A much used beach park at the south end of Alii Drive in Keauhou. Parking, bathrooms, tables, trees, beach houses and Hualalai mountain. Views into the hotel grounds to King David’s summer cottage. If you want to paint on the Outrigger hotel grounds permission is needed beforehand. Life guards, lots of snorkeling, surfing, sunbathing and vendors. The coral is protected by a Hawaiian made reef. Rocks and pools a plenty and interesting locals and visitors.

Keauhou Bay

Several public places to access the bay - at the end of King Kam III road, end of Kaleiopapa Road and at the Sheraton public beach parking area. Large palm trees, Kaeuhou canoe club Halau (canoe shed), large tree specimens, beach homes, hotel buildings, views uphill to Hualalai mountain, plenty of rocks and breaking waves at the mouth of the harbor. Lots of activity – canoe paddlers, kayakers, cruise and fishing boats. So-so bathrooms at beach parking, plenty of shade. Pick your time of day, nice breezes on the canoe club grounds.

Two step beach and Puuhonua O Honaunau National Park

Historical national park and active Hawaiian beach village. Two step beach is to the right of the national park and parking is free but can get crowded so come early. Portapotties here, some shade, but plenty of views across to the structures in the park, beach houses, another canoe club (shade here ) with nice views out to sea, boat launch, snorkel boats and plenty of kayakers and swimmers. If you have a park pass or want to pay, the park has limitless views of Hawaiian buildings, canoes, turtles, plants and rocky beaches.

Honokohau-Kaloko National Park

This park stretches to the north adjoining Honokohau Boat Harbor. Park by the sailboats and walk through to the shore. Lovely views of fishponds, trees, Hawaiian structures, boating activity and beachgoers. Adequate bathrooms, plenty of parking, shade, no water. Friendly park staff. A large fishpond behind the beach, with views to Costco, but plenty for birders to see. The north end of the park has very nice facilities, accessed by the gravel road just before the Hina Lani (Costco) turn.

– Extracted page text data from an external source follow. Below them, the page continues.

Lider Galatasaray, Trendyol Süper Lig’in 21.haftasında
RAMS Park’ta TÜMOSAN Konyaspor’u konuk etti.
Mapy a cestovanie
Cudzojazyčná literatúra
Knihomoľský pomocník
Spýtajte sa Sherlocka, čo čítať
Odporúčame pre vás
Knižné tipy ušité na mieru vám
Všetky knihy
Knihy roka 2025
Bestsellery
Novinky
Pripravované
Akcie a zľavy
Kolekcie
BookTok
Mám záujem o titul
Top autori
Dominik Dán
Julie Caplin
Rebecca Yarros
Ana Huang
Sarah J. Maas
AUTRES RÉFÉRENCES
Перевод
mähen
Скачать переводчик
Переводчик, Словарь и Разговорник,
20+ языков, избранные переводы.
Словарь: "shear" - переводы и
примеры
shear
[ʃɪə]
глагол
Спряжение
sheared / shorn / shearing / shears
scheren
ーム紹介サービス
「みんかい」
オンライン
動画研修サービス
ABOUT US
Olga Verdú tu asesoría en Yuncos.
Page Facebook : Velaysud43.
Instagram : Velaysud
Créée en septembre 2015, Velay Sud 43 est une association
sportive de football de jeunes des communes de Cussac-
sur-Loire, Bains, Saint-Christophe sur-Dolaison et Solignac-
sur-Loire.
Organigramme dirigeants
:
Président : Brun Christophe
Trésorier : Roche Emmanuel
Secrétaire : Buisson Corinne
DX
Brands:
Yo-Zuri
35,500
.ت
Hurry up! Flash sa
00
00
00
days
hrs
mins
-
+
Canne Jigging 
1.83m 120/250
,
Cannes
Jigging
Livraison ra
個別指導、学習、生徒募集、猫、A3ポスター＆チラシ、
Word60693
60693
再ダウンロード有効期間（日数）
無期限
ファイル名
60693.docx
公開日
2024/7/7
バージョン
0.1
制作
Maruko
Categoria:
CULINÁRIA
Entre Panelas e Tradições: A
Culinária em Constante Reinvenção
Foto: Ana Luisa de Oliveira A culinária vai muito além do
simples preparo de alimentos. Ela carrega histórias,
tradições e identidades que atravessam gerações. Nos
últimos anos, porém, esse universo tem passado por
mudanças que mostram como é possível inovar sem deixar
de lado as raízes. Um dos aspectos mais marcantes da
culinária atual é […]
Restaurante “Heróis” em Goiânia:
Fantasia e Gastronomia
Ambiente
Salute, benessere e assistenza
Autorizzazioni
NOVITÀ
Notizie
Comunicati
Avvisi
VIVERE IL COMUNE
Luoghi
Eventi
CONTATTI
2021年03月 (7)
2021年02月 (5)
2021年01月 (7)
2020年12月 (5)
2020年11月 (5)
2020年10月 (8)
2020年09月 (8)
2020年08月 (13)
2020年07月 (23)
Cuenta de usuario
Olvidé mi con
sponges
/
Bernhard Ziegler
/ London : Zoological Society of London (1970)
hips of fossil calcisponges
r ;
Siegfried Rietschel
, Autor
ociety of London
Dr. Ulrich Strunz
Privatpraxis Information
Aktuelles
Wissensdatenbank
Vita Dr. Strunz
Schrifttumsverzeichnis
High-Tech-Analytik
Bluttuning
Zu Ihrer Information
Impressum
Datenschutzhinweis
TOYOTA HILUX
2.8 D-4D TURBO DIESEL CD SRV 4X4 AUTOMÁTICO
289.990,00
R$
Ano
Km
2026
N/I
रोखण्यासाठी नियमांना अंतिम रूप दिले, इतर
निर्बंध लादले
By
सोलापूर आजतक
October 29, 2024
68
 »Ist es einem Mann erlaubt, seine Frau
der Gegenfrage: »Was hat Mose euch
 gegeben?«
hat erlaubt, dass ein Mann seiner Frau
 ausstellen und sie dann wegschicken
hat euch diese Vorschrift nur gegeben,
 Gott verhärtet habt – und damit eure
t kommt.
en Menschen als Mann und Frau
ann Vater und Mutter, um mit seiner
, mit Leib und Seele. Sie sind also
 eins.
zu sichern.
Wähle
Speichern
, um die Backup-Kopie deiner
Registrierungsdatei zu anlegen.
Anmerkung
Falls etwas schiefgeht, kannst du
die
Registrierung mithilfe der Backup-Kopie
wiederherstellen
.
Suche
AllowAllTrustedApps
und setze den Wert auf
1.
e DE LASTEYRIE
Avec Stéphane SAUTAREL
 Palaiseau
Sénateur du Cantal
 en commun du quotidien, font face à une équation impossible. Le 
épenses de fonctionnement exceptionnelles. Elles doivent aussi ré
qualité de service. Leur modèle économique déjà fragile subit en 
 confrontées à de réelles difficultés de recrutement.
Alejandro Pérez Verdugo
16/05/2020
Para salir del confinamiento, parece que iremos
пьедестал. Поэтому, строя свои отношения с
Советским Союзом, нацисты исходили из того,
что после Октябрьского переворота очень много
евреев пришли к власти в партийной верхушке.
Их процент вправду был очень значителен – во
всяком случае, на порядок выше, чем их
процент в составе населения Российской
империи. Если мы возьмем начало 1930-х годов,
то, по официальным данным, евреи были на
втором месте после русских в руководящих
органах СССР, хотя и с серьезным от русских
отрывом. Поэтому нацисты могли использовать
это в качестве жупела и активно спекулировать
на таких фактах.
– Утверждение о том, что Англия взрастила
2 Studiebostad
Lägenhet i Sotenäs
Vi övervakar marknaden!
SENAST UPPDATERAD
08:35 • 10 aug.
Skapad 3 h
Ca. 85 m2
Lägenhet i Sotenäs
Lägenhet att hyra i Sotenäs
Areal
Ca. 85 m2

Another large fish pond, good parking, a long wall along the fish pond, lots of shade and good ocean views. Plenty of variety of subject matter to choose from.

Mauna Lani Area


This is a huge area starting with the public parking lot opposite the Mauna Lani fitness center. It is a good walk to the ponds over a paved trail through the lava.

Some may choose to stay in the parking area and paint mauka (uphill) views including Mauna Kea. Others may try the south side of the Mauna Lani Hotel parking lot. Again there are some mauka views and beautiful grounds, but one can get to the Ponds and the beach from this area.


As one drives into the Mauna Lani complex and drives to the first roundabout, take the road to the Orchid. Before going into the Orchid Hotel grounds, there is a road to the right which takes you to the petroglyph area and the beach. There is public parking here as well as lua and showering facilities. The beach is generally rocky, but there is a trail along the shore which goes toward Puako. There are some nice vistas along the trail if one has not found a local park or petroglyph site.

Plein Air Painting Sites in Hilo, Hawaii

SADDLE ROAD - from Hilo Side

Saddle Road to Kilohana Hunter's check-in station. Between the 43 and 44 mile markers from Hilo. A long drive from Hilo but worth it.

Sweeping views of the three beauties, Mauna Kea, Mauna Loa and Hualalai. It's clearly marked. Turn mauka (uphill) onto the dirt road. Saddle Road is newly paved and smooth from Hilo. No 4 wheel drive needed on dirt part of road. Portable toilet but not well tended.

SADDLE ROAD from Kona Side

Head for Mauna Kea State Park and paint at this spot. No Entry Fee - Bathrooms and picnic tables available. Bring your own food and drinking water.

Also, bring cold weather clothing and a wind breaker. This site is over 8000 ft. in altitude and can be very windy and cold. Spectacular views make this challenging site worth it.